Der Startschuß ist gefallen und wir sind schon mittendrin in den Olympischen Spielen in Rio. Wenn es einmal angefangen hat, vergeht die Zeit noch schneller. Aber zuerst galt es noch die Eröffnungsfeier zu überstehen.
Ich gehörte zu den „Glücklichen“, die Fahnenträger bei der Eröffnungsfeier interviewen sollten. Meistens kommt dabei nur bla bla heraus, dabei ist es ein riesiger Aufwand. Wir sollten schon um 12.30 Uhr vom Main Press Center zum Stadion fahren, aber ich war noch beim Taekwondo-Training und hatte ein Interview mit dem türkischen Olympiasieger Servet Tazegül (der aus Nürnberg kommt), und das war mir wichtiger als die Eröffnungsfeier, zumal die Athleten erst gegen 18 Uhr eintreffen sollten.

Arbeitsanweisungen
A: Fasse den Textauszug in zwei Sätzen zusammen.
B: Schreibe den Textauszug von „Der Startschuß ist“ bis „Uhr eintreffen sollten.“ wortgetreu ab.
Die anschließenden Zeilen stehen für sich und gehören nicht zum Textauszug.

Gegebene Zeilen
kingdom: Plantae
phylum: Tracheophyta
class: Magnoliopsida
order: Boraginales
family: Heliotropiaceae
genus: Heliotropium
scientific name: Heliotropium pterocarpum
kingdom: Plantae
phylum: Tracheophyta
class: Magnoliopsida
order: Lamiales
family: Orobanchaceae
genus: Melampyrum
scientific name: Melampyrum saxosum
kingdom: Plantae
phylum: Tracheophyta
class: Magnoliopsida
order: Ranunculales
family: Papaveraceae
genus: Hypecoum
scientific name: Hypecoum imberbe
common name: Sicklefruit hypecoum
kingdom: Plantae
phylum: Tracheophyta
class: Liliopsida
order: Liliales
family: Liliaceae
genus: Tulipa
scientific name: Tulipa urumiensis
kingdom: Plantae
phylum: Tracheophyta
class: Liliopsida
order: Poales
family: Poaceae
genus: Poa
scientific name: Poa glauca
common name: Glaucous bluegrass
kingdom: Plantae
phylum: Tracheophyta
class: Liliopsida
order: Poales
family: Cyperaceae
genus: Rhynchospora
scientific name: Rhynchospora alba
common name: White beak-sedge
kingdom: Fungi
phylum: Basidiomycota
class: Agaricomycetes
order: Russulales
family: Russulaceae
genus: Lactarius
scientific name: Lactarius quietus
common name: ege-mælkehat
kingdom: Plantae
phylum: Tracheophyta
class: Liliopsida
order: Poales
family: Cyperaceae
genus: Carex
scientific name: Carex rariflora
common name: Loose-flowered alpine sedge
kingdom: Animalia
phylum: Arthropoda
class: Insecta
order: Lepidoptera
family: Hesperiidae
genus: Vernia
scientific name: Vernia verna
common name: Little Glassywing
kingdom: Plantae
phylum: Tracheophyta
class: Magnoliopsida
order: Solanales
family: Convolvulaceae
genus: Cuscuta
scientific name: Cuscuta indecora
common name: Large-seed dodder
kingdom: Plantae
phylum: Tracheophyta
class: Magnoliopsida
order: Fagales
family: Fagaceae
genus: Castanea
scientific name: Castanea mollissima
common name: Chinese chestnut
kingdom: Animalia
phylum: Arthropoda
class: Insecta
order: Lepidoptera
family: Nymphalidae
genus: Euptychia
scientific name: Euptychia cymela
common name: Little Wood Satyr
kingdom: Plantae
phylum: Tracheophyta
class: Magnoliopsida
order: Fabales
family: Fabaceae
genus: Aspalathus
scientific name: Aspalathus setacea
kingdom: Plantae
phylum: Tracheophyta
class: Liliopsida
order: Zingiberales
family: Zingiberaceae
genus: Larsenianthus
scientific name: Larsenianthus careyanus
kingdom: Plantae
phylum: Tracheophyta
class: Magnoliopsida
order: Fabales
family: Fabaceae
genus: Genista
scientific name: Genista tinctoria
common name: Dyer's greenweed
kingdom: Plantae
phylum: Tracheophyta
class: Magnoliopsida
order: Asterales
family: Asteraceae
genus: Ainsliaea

Vollständige Lösungen
A: Die Olympischen Spiele in Rio haben begonnen, doch zuvor stand die Eröffnungsfeier an, bei der die schreibende Person Fahnenträger interviewen sollte. Statt schon um 12.30 Uhr vom Main Press Center zum Stadion zu fahren, blieb sie beim Taekwondo-Training und führte ein Interview mit dem türkischen Olympiasieger Servet Tazegül, was ihr wichtiger war, zumal die Athleten erst gegen 18 Uhr eintreffen sollten.

B:
Der Startschuß ist gefallen und wir sind schon mittendrin in den Olympischen Spielen in Rio. Wenn es einmal angefangen hat, vergeht die Zeit noch schneller. Aber zuerst galt es noch die Eröffnungsfeier zu überstehen.
Ich gehörte zu den „Glücklichen“, die Fahnenträger bei der Eröffnungsfeier interviewen sollten. Meistens kommt dabei nur bla bla heraus, dabei ist es ein riesiger Aufwand. Wir sollten schon um 12.30 Uhr vom Main Press Center zum Stadion fahren, aber ich war noch beim Taekwondo-Training und hatte ein Interview mit dem türkischen Olympiasieger Servet Tazegül (der aus Nürnberg kommt), und das war mir wichtiger als die Eröffnungsfeier, zumal die Athleten erst gegen 18 Uhr eintreffen sollten.